Monday, June 30, 2014

Eight Month Old Fraternal Twin Boys: Please Let Me Know If I've Gone Insane, Thanks

My twin sons are eight months old and I just used a knife to spread peanut butter on pieces of dark chocolate. I ate four pieces -- I'm talking about the king size Hershey's dark chocolate bar so these pieces ain't petite. Am I proud of myself? Not particularly but god almighty I may be losing my mind. No it's not because of the snack I just ate, which I saw a woman eat on an episode of "Cooking Yourself Thin." Of course she ate crap like that but still looked better than me. My body resembles a balloon filled with cottage cheese -- it's not that bad but don't women love to self-hate.
Anyway, I believe I'm losing it because I often don't know what month it is, let alone day. It feels like I'm running a never-ending marathon, racing towards what? A finish line? What's the finish line? I try to fit in things I enjoy or housework in between naps but I find it often leaves me exhausted and, honestly, I don't know what I enjoy anymore.
Sigh.
Day-in-day-out activities are hard enough but then something is thrown into the mix.
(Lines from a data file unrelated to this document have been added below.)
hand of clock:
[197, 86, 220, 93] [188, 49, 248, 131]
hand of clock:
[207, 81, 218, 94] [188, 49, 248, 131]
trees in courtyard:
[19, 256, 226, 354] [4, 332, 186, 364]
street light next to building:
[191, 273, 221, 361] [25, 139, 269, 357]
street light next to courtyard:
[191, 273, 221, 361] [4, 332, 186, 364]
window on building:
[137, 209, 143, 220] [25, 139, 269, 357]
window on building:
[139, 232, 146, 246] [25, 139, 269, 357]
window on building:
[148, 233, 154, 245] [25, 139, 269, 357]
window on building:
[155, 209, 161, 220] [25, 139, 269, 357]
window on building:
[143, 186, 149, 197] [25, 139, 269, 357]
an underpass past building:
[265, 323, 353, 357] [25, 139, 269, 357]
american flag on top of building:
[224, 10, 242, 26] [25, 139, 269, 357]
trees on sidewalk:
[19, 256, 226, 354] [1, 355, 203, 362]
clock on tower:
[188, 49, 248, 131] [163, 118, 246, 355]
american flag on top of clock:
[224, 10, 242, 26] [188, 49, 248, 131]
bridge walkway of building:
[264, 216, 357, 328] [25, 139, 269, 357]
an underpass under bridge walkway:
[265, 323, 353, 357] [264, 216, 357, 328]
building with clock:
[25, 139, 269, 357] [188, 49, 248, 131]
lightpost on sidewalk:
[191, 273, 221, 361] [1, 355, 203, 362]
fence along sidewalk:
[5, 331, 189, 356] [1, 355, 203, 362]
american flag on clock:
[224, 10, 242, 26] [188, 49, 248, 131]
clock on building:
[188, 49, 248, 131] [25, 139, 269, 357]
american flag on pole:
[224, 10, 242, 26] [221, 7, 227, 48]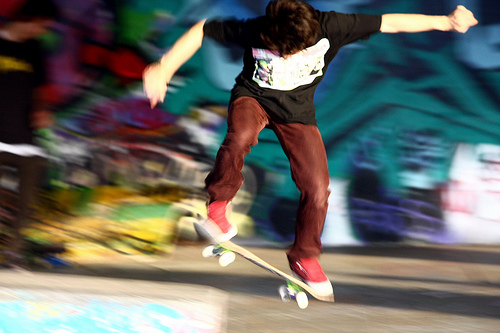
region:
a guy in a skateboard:
[181, 73, 342, 325]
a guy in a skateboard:
[168, 139, 285, 319]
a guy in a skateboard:
[233, 174, 336, 329]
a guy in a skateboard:
[189, 87, 289, 264]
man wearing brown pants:
[204, 50, 347, 310]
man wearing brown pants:
[237, 160, 298, 309]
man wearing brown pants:
[187, 84, 289, 311]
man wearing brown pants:
[188, 109, 235, 194]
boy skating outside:
[163, 11, 396, 293]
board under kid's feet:
[201, 218, 320, 300]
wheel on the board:
[213, 242, 241, 280]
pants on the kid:
[197, 138, 338, 216]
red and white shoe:
[283, 246, 335, 303]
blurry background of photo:
[355, 135, 435, 214]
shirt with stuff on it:
[220, 30, 355, 103]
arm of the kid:
[370, 6, 475, 61]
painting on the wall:
[90, 136, 136, 182]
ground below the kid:
[390, 266, 448, 328]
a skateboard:
[231, 235, 286, 327]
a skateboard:
[189, 170, 302, 329]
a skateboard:
[262, 258, 297, 326]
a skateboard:
[265, 201, 342, 318]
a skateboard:
[204, 107, 361, 306]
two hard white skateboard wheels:
[199, 241, 231, 269]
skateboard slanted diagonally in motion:
[190, 221, 336, 313]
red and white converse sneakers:
[284, 247, 340, 301]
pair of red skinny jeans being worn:
[210, 88, 338, 256]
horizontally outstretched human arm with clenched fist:
[383, 4, 479, 36]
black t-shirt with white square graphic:
[208, 11, 383, 118]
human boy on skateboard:
[133, 3, 477, 310]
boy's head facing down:
[255, 0, 321, 63]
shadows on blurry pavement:
[353, 275, 497, 323]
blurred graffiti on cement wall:
[23, 28, 134, 253]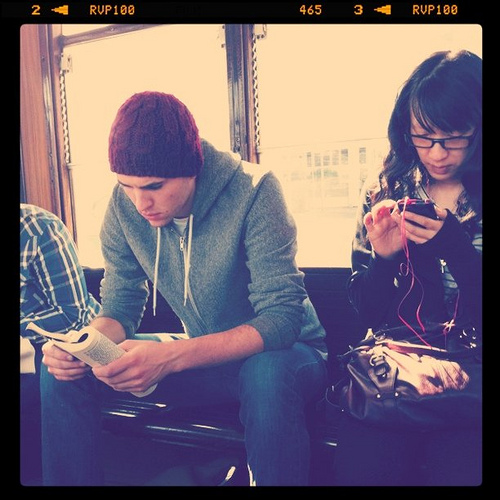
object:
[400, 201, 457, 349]
earbud cord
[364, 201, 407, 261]
hands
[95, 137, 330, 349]
shirt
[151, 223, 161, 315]
string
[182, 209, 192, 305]
string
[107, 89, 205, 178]
hat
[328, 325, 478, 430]
purse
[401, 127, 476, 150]
glasses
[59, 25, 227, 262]
window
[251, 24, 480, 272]
window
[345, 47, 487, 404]
girl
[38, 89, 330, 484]
man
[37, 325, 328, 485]
jeans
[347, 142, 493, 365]
shirt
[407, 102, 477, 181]
face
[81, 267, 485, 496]
bench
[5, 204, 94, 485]
passenger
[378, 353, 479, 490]
woman's lap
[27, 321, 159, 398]
book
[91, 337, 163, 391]
hand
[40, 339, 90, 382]
hand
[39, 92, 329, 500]
guy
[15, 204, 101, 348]
shirt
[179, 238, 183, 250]
zipper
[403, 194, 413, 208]
headphone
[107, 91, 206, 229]
head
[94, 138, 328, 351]
hoodie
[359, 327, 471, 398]
lap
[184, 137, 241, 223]
hood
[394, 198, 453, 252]
hand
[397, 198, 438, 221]
cellphone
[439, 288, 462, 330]
string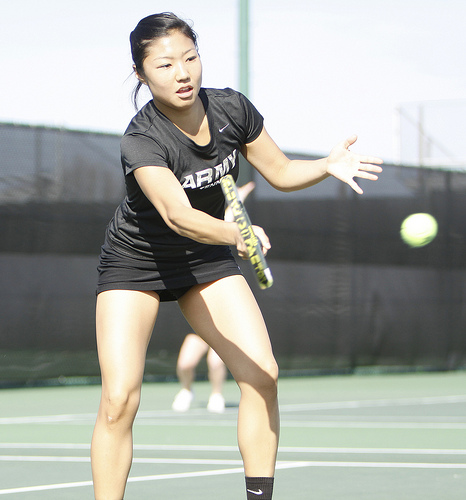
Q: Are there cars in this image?
A: No, there are no cars.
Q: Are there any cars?
A: No, there are no cars.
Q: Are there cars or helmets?
A: No, there are no cars or helmets.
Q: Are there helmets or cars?
A: No, there are no cars or helmets.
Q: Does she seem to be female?
A: Yes, the person is female.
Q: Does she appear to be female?
A: Yes, the person is female.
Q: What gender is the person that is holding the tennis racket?
A: The person is female.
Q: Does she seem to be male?
A: No, the person is female.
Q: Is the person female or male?
A: The person is female.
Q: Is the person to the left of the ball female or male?
A: The person is female.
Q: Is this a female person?
A: Yes, this is a female person.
During the boys midday nap yesterday I took the free time to cook hamburgers -- all you busy moms out there, cook bulk meat ahead of time and you have your protein for many meals in advance! Anyway, turns out the tinfoil I used had a tear because, before I knew it, I noticed smoke. I went into the kitchen and it was foggy. The smoke alarm went off and, of course, woke the boys from their nap. Can I never win? Then that night, when getting their bedroom ready before sleepytime (closing blinds, turning on sound machine), I noticed a bunch of flies hanging out on one of their windows. Seriously disgusting. Long story short, I think someone left the sliding glass door open downstairs and a bunch of flies got in and threw a party at the window getting the most sunlight.
I can't make this stuff up.My husband comes home from work looking like a GQ model and I look like something that crawled out of a sewer. Well, that's a little dramatic but girl I don't look good with my Walmart pajama pants, my tank top from .... well I don't know when or where this was purchased, my greasy glasses and equally greasy hair. I know this is a blip on the radar and I'll probably look back and laugh but I don't have a life, I don't have a identity. I feel like I'm not a person with thoughts, feelings and worth but a slave who must obey and never rest. I'm not allowed to feel because I still have to take care of my kids, whether I'm depressed or not. I must be selfless because they are itty bitty babies who need me.
Sorry for the pessimism but motherhood isn't always fabulous. However, my boys will be nine months old in eight days. Baby A is sitting up and yelling "Baa baa baa" often and Baby B has six teeth (Baby A has two) and is pulling himself up on anything and everything. They're happy (most of the time) and healthy so at least I'm doing something right!